Wednesday, April 16, 2008

Stuttering: a developmental disorder?

Sorry for the few posts over the last weeks. I am currently on a France round trip, and I will be at the Antwerp stuttering conference on Friday and Saturday. I will report on the conference.
Today, I want to talk about stuttering as a developmental disorder. The term is misleading. Let's assume stuttering is caused by genes (as it is in some families), how can you possibly label stuttering a developmental disorder??? After all, the body has developed smoothly according to what the genes instructed! The final results might well show deviations from the normal population that became apparent during the development of the child, but that is hardly a developmental disorder per se? On the other hand, if stuttering is caused by a neurological incident like a virus infection or head injury, the smooth development of the brain according to what the genes instructed has definitely been disrupted, and we can call it a developmental disorder.
People seem to define a developmental disorder, a disorder that becomes apparent when the child is in development. So it is based on symptoms. This way of thinking is highly misleading and confusing.


strawdog said...

Whatever you call it, one thing is sure: it's not normal.

Anonymous said...

My guess would be that just from observations that some children who stutter recover spontaneously, that an early conclusion would be that some degree of stuttering is normal and that as the typical child matures they develop the neurological and cognitive controls needed to have the stuttering fade away.

ac said...

Does it matter? Disciplines have a terminology, and it's not always literal. Thermodynamics is really an equilibrium theory, and not dynamical at all...

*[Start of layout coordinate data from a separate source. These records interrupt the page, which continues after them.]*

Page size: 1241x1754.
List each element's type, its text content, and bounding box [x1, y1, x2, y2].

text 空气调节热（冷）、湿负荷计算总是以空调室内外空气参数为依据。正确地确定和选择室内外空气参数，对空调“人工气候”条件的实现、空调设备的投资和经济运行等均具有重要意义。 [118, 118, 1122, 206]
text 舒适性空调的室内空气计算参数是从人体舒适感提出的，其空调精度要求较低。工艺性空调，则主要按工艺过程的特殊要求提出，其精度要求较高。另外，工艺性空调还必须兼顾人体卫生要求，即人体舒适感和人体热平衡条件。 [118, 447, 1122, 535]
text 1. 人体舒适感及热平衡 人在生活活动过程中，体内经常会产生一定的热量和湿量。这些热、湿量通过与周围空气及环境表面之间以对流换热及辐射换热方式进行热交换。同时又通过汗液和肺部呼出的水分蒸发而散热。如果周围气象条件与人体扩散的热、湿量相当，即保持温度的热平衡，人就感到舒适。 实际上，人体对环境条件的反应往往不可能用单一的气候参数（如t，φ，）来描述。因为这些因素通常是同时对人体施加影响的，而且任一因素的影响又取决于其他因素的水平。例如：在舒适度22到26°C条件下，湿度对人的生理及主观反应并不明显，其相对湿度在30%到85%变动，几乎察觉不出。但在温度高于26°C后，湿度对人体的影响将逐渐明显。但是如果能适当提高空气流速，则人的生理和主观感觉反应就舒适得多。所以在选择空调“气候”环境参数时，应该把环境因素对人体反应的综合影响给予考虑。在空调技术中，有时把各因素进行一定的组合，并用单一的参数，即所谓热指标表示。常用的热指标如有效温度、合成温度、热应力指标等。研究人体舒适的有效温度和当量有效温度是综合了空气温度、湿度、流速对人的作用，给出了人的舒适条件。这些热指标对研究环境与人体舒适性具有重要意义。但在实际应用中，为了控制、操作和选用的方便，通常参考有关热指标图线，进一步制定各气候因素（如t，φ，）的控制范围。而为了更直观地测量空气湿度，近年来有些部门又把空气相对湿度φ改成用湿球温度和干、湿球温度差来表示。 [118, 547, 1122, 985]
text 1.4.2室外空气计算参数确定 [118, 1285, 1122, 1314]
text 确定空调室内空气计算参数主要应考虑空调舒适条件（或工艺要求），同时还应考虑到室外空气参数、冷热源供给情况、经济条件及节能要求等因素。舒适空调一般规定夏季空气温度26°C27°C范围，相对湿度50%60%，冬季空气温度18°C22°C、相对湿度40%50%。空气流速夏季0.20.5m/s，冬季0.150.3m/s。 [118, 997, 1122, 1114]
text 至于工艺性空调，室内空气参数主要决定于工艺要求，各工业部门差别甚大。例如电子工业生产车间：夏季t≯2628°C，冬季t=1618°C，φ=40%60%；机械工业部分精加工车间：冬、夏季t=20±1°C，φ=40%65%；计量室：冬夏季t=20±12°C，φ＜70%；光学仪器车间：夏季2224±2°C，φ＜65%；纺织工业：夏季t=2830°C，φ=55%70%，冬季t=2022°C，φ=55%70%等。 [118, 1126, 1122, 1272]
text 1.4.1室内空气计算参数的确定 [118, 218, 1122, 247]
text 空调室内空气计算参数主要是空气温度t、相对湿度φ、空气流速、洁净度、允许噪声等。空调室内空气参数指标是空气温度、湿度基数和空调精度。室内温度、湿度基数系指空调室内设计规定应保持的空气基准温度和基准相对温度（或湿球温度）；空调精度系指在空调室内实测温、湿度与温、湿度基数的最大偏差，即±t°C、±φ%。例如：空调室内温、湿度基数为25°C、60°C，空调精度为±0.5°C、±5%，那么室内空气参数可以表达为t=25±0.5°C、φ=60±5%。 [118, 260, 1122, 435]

Besides, not everyone with a genetic predisposition to a disease develops it. Surely the fact that so many children recover from their stutter makes it developmental, in the completely literal sense of the word.

Einar said...

I don't like the term "developmental" either. Why do you use it in the title line of the blog? ("Sharing with you the on-going revolution in understanding Persistent Developmental Stuttering.")
How about to adapt it and remove persistent and developmental from it?